In Sparse BLAS, this vector can be represented in compressed form by two arrays, x (values) and indx (indices). Each array has nz elements:
x[0]=a[k1], x[1]=a[k2], . . . x[nz-1]= a[knz],
indx[0]=k1, indx[1]=k2, . . . indx[nz-1]= knz.
Thus, a sparse vector is fully determined by the triple (nz, x, indx). If you pass a negative or zero value of nz to Sparse BLAS, the subroutines do not modify any arrays or variables.

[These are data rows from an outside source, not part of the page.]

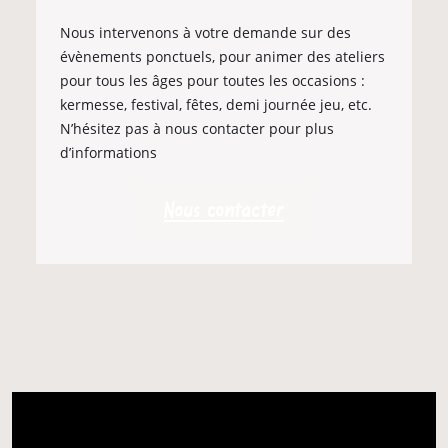
Nous intervenons à votre demande sur des
évènements ponctuels, pour animer des ateliers
pour tous les âges pour toutes les occasions :
kermesse, festival, fêtes, demi journée jeu, etc.
N’hésitez pas à nous contacter pour plus
d’informations
Nous contacter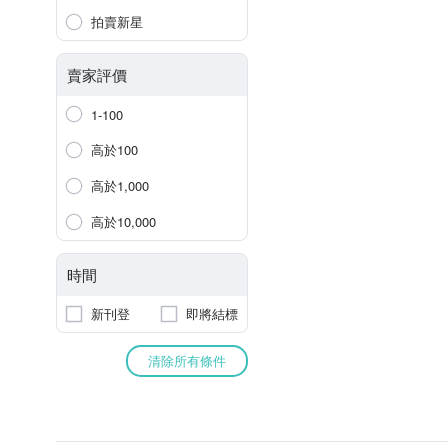
拍賣新星
賣家評價
1-100
高於100
高於1,000
高於10,000
時間
新刊登
即將結標
清除所有條件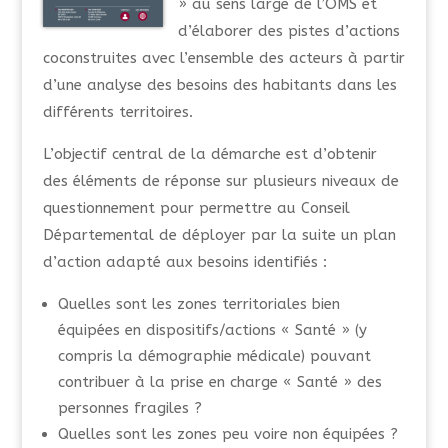
» au sens large de l’OMS et
d’élaborer des pistes d’actions
coconstruites avec l’ensemble des acteurs à partir
d’une analyse des besoins des habitants dans les
différents territoires.
L’objectif central de la démarche est d’obtenir
des éléments de réponse sur plusieurs niveaux de
questionnement pour permettre au Conseil
Départemental de déployer par la suite un plan
d’action adapté aux besoins identifiés :
Quelles sont les zones territoriales bien
équipées en dispositifs/actions « Santé » (y
compris la démographie médicale) pouvant
contribuer à la prise en charge « Santé » des
personnes fragiles ?
Quelles sont les zones peu voire non équipées ?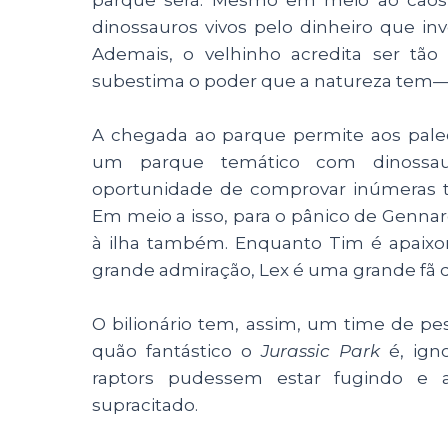
dinossauros vivos pelo dinheiro que inv
Ademais, o velhinho acredita ser tã
subestima o poder que a natureza tem—
A chegada ao parque permite aos pale
um parque temático com dinossauro
oportunidade de comprovar inúmeras t
Em meio a isso, para o pânico de Genn
à ilha também. Enquanto Tim é apaixo
grande admiração, Lex é uma grande fã d
O bilionário tem, assim, um time de pe
quão fantástico o
Jurassic Park
é, ign
raptors pudessem estar fugindo e a
supracitado.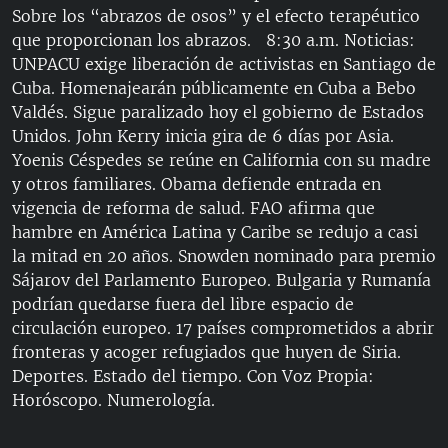
Sobre los “abrazos de osos” y el efecto terapéutico
que proporcionan los abrazos. 8:30 a.m. Noticias:
UNPACU exige liberación de activistas en Santiago de
Cuba. Homenajearán públicamente en Cuba a Bebo
Valdés. Sigue paralizado hoy el gobierno de Estados
Unidos. John Kerry inicia gira de 6 días por Asia.
Yoenis Céspedes se reúne en California con su madre
y otros familiares. Obama defiende entrada en
vigencia de reforma de salud. FAO afirma que
hambre en América Latina y Caribe se redujo a casi
la mitad en 20 años. Snowden nominado para premio
Sájarov del Parlamento Europeo. Bulgaria y Rumanía
podrían quedarse fuera del libre espacio de
circulación europeo. 17 países comprometidos a abrir
fronteras y acoger refugiados que huyen de Siria.
Deportes. Estado del tiempo. Con Voz Propia:
Horóscopo. Numerología.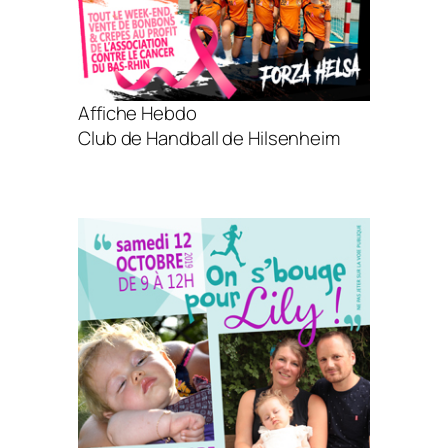
Affiche Hebdo
Club de Handball de Hilsenheim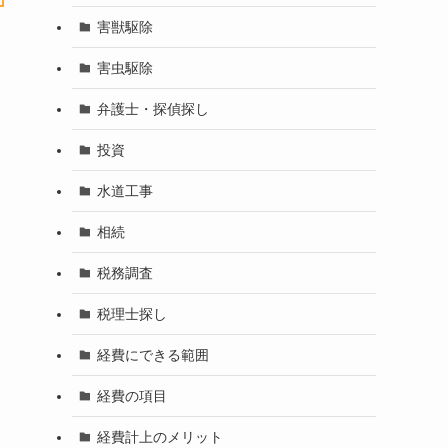
害獣駆除
害虫駆除
弁護士・探偵探し
投資
水道工事
相続
税務調査
税理士探し
経費にできる範囲
経費の項目
経費計上のメリット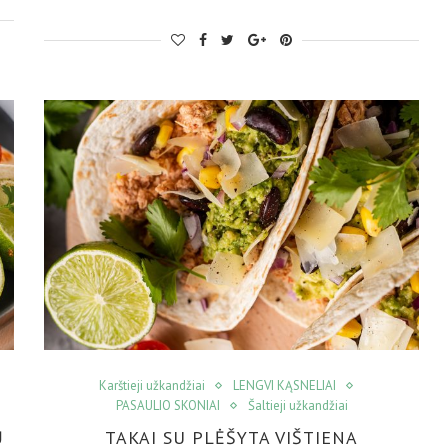
Karštieji užkandžiai
LENGVI KĄSNELIAI
PASAULIO SKONIAI
Šaltieji užkandžiai
Ų
TAKAI SU PLĖŠYTA VIŠTIENA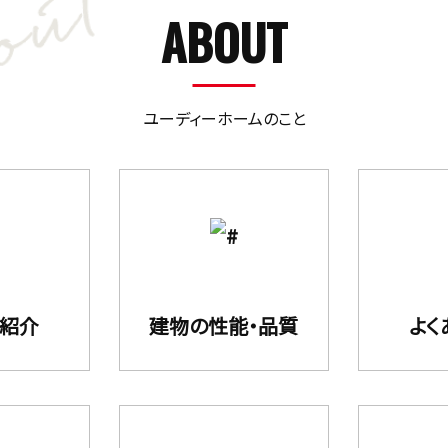
ABOUT
ユーディーホームのこと
フ紹介
建物の性能・品質
よく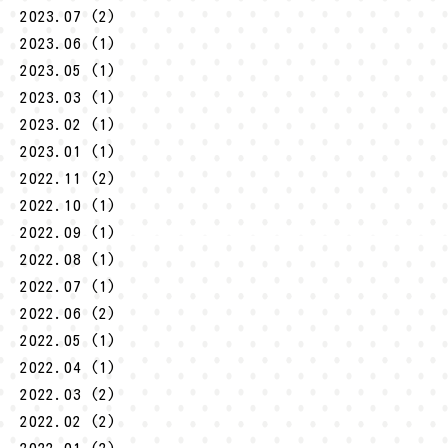
2023.07 (2)
2023.06 (1)
2023.05 (1)
2023.03 (1)
2023.02 (1)
2023.01 (1)
2022.11 (2)
2022.10 (1)
2022.09 (1)
2022.08 (1)
2022.07 (1)
2022.06 (2)
2022.05 (1)
2022.04 (1)
2022.03 (2)
2022.02 (2)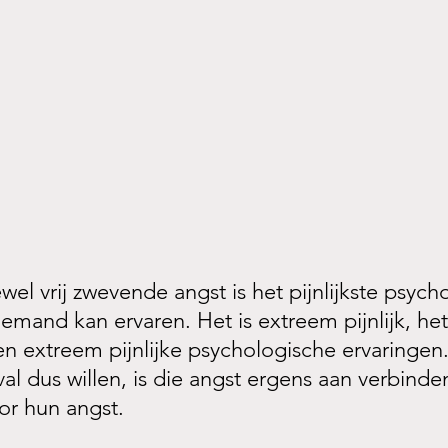
ewel vrij zwevende angst is het pijnlijkste psych
emand kan ervaren. Het is extreem pijnlijk, het 
n extreem pijnlijke psychologische ervaringen.
al dus willen, is die angst ergens aan verbinde
or hun angst.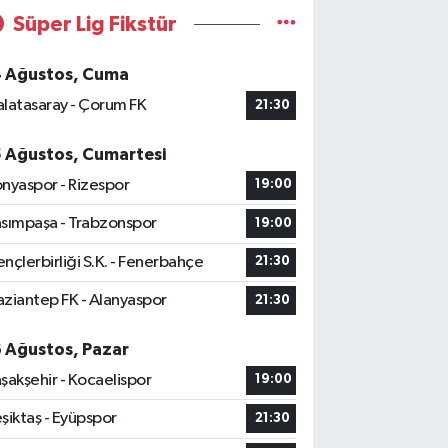
Süper Lig Fikstür
4 Ağustos, Cuma
latasaray - Çorum FK
21:30
5 Ağustos, Cumartesi
nyaspor - Rizespor
19:00
sımpaşa - Trabzonspor
19:00
nçlerbirliği S.K. - Fenerbahçe
21:30
ziantep FK - Alanyaspor
21:30
6 Ağustos, Pazar
şakşehir - Kocaelispor
19:00
şiktaş - Eyüpspor
21:30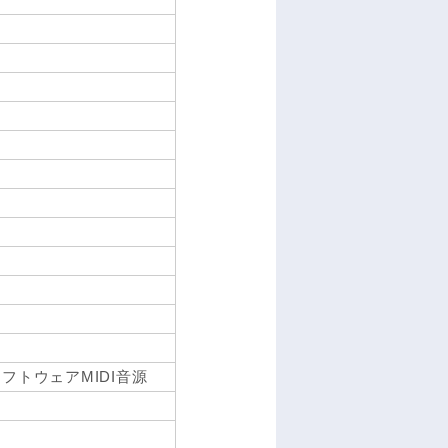
フトウェアMIDI音源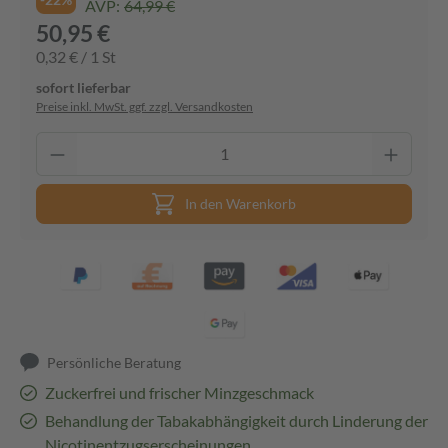
AVP:
64,99 €
50,95 €
0,32 € / 1 St
sofort lieferbar
Preise inkl. MwSt. ggf. zzgl. Versandkosten
In den Warenkorb
Persönliche Beratung
Zuckerfrei und frischer Minzgeschmack
Behandlung der Tabakabhängigkeit durch Linderung der
Nicotinentzugserscheinungen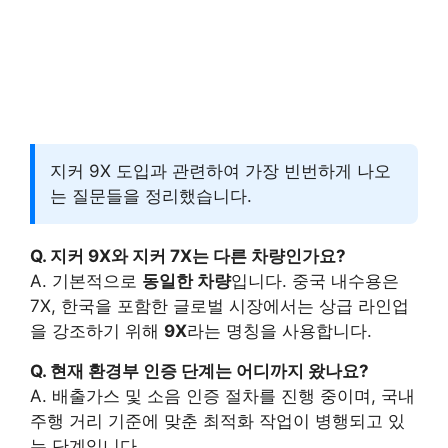
지커 9X 도입과 관련하여 가장 빈번하게 나오
는 질문들을 정리했습니다.
Q. 지커 9X와 지커 7X는 다른 차량인가요?
A. 기본적으로
동일한 차량
입니다. 중국 내수용은
7X, 한국을 포함한 글로벌 시장에서는 상급 라인업
을 강조하기 위해
9X
라는 명칭을 사용합니다.
Q. 현재 환경부 인증 단계는 어디까지 왔나요?
A. 배출가스 및 소음 인증 절차를 진행 중이며, 국내
주행 거리 기준에 맞춘 최적화 작업이 병행되고 있
는 단계입니다.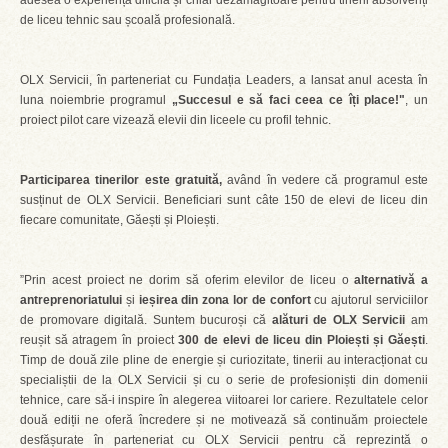
adesea o experiență dificilă și chiar dezamăgitoare pentru tinerii absolvenți
de liceu tehnic sau școală profesională.
OLX Servicii, în parteneriat cu Fundația Leaders, a lansat anul acesta în
luna noiembrie programul
„Succesul e să faci ceea ce îți place!"
, un
proiect pilot care vizează elevii din liceele cu profil tehnic.
Participarea tinerilor este gratuită,
având în vedere că programul este
susținut de OLX Servicii. Beneficiari sunt câte 150 de elevi de liceu din
fiecare comunitate, Găești și Ploiești.
”Prin acest proiect ne dorim să oferim elevilor de liceu o
alternativă a
antreprenoriatului
și
ieșirea din zona lor de confort
cu ajutorul serviciilor
de promovare digitală. Suntem bucuroși că
alături de OLX Servicii
am
reușit să atragem în proiect
300 de elevi de liceu din Ploiești și Găești
.
Timp de două zile pline de energie și curiozitate, tinerii au interacționat cu
specialiștii de la OLX Servicii și cu o serie de profesioniști din domenii
tehnice, care să-i inspire în alegerea viitoarei lor cariere. Rezultatele celor
două ediții ne oferă încredere și ne motivează să continuăm proiectele
desfășurate în parteneriat cu OLX Servicii pentru că reprezintă o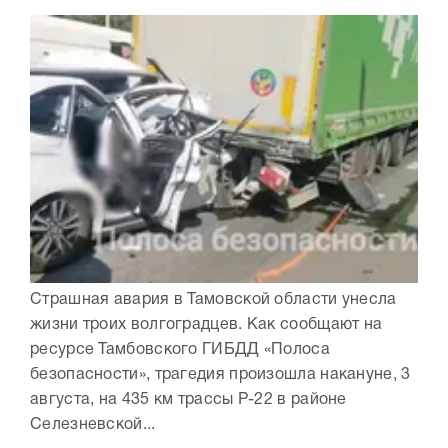
Страшная авария в Тамовской области унесла
жизни троих волгоградцев. Как сообщают на
ресурсе Тамбовского ГИБДД «Полоса
безопасности», трагедия произошла накануне, 3
августа, на 435 км трассы Р-22 в районе
Селезневской...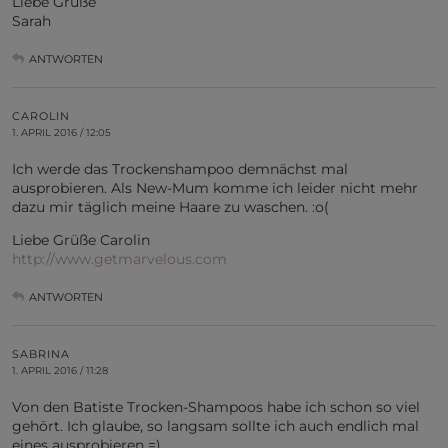
Liebe Grüße
Sarah
ANTWORTEN
CAROLIN
1. APRIL 2016 / 12:05
Ich werde das Trockenshampoo demnächst mal
ausprobieren. Als New-Mum komme ich leider nicht mehr
dazu mir täglich meine Haare zu waschen. :o(
Liebe Grüße Carolin
http://www.getmarvelous.com
ANTWORTEN
SABRINA
1. APRIL 2016 / 11:28
Von den Batiste Trocken-Shampoos habe ich schon so viel
gehört. Ich glaube, so langsam sollte ich auch endlich mal
eines ausprobieren =)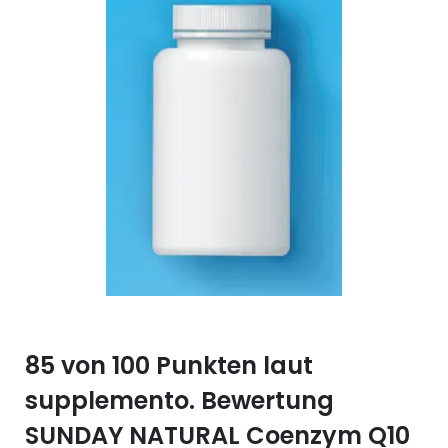
Selen (Se)
Vitamin B12
Silicium (Si)
Vitamin C
Zink (Zn)
Vitamin D
Vitamin E
Vitamin K
Vitamin Q (Q10)
85 von 100 Punkten laut
supplemento. Bewertung
SUNDAY NATURAL Coenzym Q10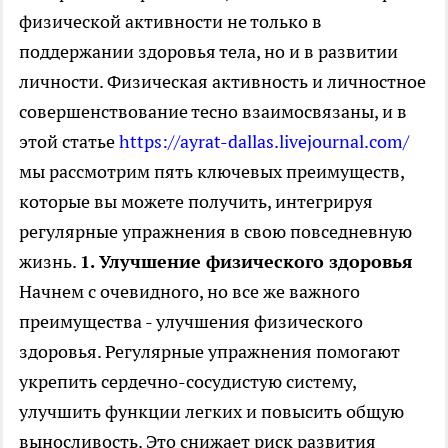
физической активности не только в
поддержании здоровья тела, но и в развитии
личности. Физическая активность и личностное
совершенствование тесно взаимосвязаны, и в
этой статье
https://ayrat-dallas.livejournal.com/
мы рассмотрим пять ключевых преимуществ,
которые вы можете получить, интегрируя
регулярные упражнения в свою повседневную
жизнь.
1. Улучшение физического здоровья
Начнем с очевидного, но все же важного
преимущества - улучшения физического
здоровья. Регулярные упражнения помогают
укрепить сердечно-сосудистую систему,
улучшить функции легких и повысить общую
выносливость. Это снижает риск развития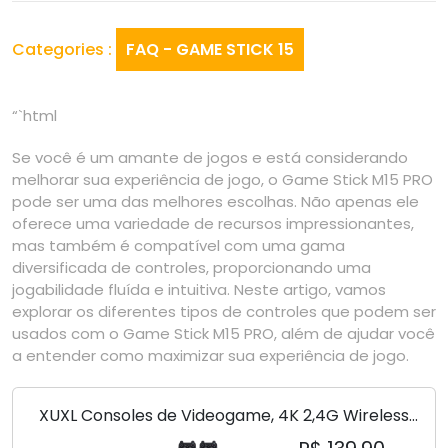
Categories :
FAQ - GAME STICK 15
“`html
Se você é um amante de jogos e está considerando
melhorar sua experiência de jogo, o Game Stick M15 PRO
pode ser uma das melhores escolhas. Não apenas ele
oferece uma variedade de recursos impressionantes,
mas também é compatível com uma gama
diversificada de controles, proporcionando uma
jogabilidade fluída e intuitiva. Neste artigo, vamos
explorar os diferentes tipos de controles que podem ser
usados com o Game Stick M15 PRO, além de ajudar você
a entender como maximizar sua experiência de jogo.
XUXL Consoles de Videogame, 4K 2,4G Wireless
10.000 jogos 32/64GB Retro Classic Gaming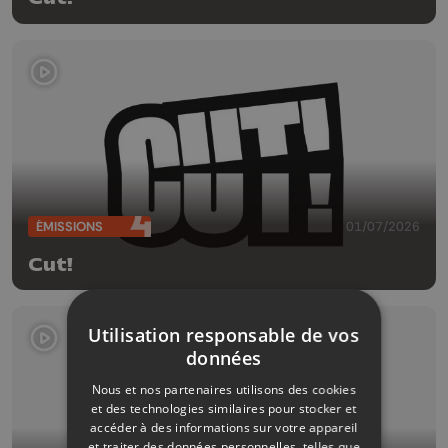
ÉMISSIONS
01/07/2026
Cut!
Utilisation responsable de vos
données
Nous et nos partenaires utilisons des cookies
et des technologies similaires pour stocker et
accéder à des informations sur votre appareil
et traiter des données personnelles, telles que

Full-storage vectors. Sparse BLAS routines can also use a vector argument fully stored in a single array (a full-storage vector). If y is a full-storage vector, its elements must be stored contiguously: the first element in y[0], the second in y[1], and so on. This corresponds to an increment incy = 1 in BLAS Level 1. No increment value for full-storage vectors is passed as an argument to Sparse BLAS routines or functions.